Obama’s impending Occupy nightmare

Shepard Fairey, the Los Angeles based artist responsible for the famous 2008 President Obama Hope poster, has released an updated version of the original design, marrying the original Obama image with the “V for Vendetta” Guy Fawkes mask that has been used by the Occupy movement. The poster reads: “Mr. President, we HOPE you are on our side.” At his personal site, Fairey adds:

This image represents my support for the Occupy movement, a grassroots movement spawned to stand up against corruption, imbalance of power, and failure of our democracy to represent and help average Americans. On the other hand, as flawed as the system is, I see Obama as a potential ally of the Occupy movement if the energy of the movement is perceived as constructive, not destructive. I still see Obama as the closest thing to “a man on the inside” that we have presently. Obviously, just voting is not enough. We need to use all of our tools to help us achieve our goals and ideals. However, I think idealism and realism need to exist hand in hand. Change is not about one election, one rally, one leader, it is about a constant dedication to progress and a constant push in the right direction. Let’s be the people doing the right thing as outsiders and simultaneously push the insiders to do the right thing for the people. I’m still trying to work out copyright issues I may face with this image, but feel free to share it and stay tuned…

Fairey’s “if the energy of the movement is perceived as constructive, not destructive” line is telling. While early polling of the Occupy movement showed that Americans were initially supportive to parts of the movement’s message, the latest surveys have shown that the inherent lawlessness of the group’s tactics have turned off most Americans. According to PPP, a liberal pollster, where the American people initially only narrowly rejected Occupy Wall Street by 35%-36% margin, in just one month, Occupy lost 11 points of support and is now firmly opposed 33%-45%. Independents swung the most dramatically from 39%-34% support, to 34%-42% oppose. 

So what is Obama’s position on Occupy?

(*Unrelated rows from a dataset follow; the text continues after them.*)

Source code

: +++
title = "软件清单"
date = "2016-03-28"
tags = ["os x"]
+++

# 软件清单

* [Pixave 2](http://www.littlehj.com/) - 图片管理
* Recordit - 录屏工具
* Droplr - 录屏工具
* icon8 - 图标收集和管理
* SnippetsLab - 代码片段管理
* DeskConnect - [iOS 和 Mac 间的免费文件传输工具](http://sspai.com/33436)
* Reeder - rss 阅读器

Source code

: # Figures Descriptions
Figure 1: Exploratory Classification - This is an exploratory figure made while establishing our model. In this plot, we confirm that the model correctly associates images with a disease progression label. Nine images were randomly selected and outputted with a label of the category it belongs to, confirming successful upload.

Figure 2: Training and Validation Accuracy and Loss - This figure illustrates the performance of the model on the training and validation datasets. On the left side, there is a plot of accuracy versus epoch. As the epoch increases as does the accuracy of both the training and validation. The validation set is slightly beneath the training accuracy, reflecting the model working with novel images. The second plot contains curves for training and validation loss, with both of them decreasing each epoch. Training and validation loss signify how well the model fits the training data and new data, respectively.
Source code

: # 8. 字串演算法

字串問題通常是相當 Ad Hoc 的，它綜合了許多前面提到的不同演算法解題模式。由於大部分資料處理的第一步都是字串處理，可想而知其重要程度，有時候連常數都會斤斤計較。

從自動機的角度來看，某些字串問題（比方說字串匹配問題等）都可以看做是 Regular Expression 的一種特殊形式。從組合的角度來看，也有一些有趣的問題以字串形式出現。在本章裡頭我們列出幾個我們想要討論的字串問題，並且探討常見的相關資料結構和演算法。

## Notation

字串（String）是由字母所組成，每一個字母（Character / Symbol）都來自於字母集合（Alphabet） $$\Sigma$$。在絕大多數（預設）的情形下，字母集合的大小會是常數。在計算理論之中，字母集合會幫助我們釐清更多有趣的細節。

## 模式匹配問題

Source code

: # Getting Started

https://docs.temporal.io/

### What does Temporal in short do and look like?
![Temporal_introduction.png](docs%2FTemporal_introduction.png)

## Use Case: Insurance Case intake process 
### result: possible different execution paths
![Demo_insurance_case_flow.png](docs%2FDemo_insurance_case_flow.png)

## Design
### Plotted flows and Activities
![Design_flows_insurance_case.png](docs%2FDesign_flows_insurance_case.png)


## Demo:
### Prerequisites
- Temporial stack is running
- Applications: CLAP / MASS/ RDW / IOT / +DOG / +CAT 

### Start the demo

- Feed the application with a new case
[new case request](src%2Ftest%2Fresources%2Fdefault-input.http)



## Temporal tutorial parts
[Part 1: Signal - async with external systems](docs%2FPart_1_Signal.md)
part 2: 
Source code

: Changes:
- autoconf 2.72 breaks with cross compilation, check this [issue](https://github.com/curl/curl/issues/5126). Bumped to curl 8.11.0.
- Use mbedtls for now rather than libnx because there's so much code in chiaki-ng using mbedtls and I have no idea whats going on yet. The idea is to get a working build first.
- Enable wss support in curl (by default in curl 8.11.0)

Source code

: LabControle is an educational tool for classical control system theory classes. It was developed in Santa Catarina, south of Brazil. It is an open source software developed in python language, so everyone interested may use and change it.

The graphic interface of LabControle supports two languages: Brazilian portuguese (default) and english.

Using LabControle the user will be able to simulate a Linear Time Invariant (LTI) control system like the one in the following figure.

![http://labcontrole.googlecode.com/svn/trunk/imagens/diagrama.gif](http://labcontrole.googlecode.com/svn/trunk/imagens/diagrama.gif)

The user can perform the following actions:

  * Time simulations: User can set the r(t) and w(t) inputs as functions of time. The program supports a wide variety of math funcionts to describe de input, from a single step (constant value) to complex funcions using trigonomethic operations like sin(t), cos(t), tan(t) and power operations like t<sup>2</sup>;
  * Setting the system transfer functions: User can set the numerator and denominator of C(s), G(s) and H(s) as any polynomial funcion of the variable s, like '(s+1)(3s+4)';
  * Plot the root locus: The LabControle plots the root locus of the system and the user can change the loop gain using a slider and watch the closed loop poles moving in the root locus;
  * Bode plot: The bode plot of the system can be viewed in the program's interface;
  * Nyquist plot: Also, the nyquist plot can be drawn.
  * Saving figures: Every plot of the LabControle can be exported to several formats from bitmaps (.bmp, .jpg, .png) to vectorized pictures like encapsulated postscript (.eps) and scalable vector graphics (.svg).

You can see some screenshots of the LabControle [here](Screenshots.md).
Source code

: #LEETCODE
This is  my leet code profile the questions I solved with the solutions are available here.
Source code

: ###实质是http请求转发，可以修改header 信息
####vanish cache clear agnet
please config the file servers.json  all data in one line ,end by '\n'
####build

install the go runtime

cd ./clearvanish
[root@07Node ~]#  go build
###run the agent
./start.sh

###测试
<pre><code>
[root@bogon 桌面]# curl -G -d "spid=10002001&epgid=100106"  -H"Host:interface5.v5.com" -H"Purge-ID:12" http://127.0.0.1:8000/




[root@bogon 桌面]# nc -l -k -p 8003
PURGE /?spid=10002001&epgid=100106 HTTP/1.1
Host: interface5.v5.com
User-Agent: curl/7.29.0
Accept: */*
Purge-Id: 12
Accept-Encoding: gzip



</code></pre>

TechPresident Mich Sifry has noted that, while many Democrats have fully embraced the movement, the Obama 2012 reelection campaign has voted ‘present’:

In the last two months, the Occupy Wall Street movement has ignited a gigantic national conversation about inequality in America. … Just about every group on the political map has taken a position on OWS, and certainly–judging from my in-box–every center-to-left group that does any work related to economic issues has sought to position itself as either helping the movement or being in tune with it (in part to tap its energy and perhaps gain members or money). Even the Democratic Congressional Campaign Committee has jumped in with a petition calling for “100,000 strong standing with Occupy Wall Street.”
And yet, it struck me, the one major political organization that I hadn’t heard say a word about OWS was the Obama campaign. … I searched the Obama campaign website for any mention of Occupy Wall Street and discovered that there are none on the campaign’s official blog. … None of the emails I’ve received from the Obama campaign mention Occupy Wall Street. (Several do mention the Tea Party, by contrast.) Nor have I seen any mention of the Occupy movement in my Twitter list of local OFA accounts. It’s possible I’ve missed something, and it’s pretty hard to prove an absence of something, so correct me if I’m wrong, but it really looks like the Obama campaign is trying as hard as it can to act like Occupy doesn’t exist.

Obama will not be able to sustain this strategic ambiguity forever. Organized labor, including the Service Employees International Union and the Communications Workers of America, are planning to “congregate around the Capitol” from December 5th through the 9th. Although it is still unclear if these unions plan to camp overnight outside the Capitol, their extended presence will make it harder for the White House to not comment on the movement.

More importantly, while the U.S. Park Police has largely turned a blind eye to the Occupy D.C. encampments at McPherson Square and Freedom Plaza, the Freedom Plaza group’s “permit” expires December 30th and it is not at all clear where those protesters will go come the New Year. In today’s Washington Post, E.J. Dionne writes, “Focusing on holding a piece of public land simply makes the movement a hostage to the decisions of local officials, some of whom will inevitably be hostile to its purposes.”

But in the case of Occupy D.C., the “local officials” responsible are the Obama administration. The McPherson Square and Freedom Plaza encampments are on National Park Service land. He is a little bit up the food chain, but ultimately Obama is Occupy D.C.’s landlord.

Will Obama “inevitably be hostile to” Occupy’s purposes? We will find out in January.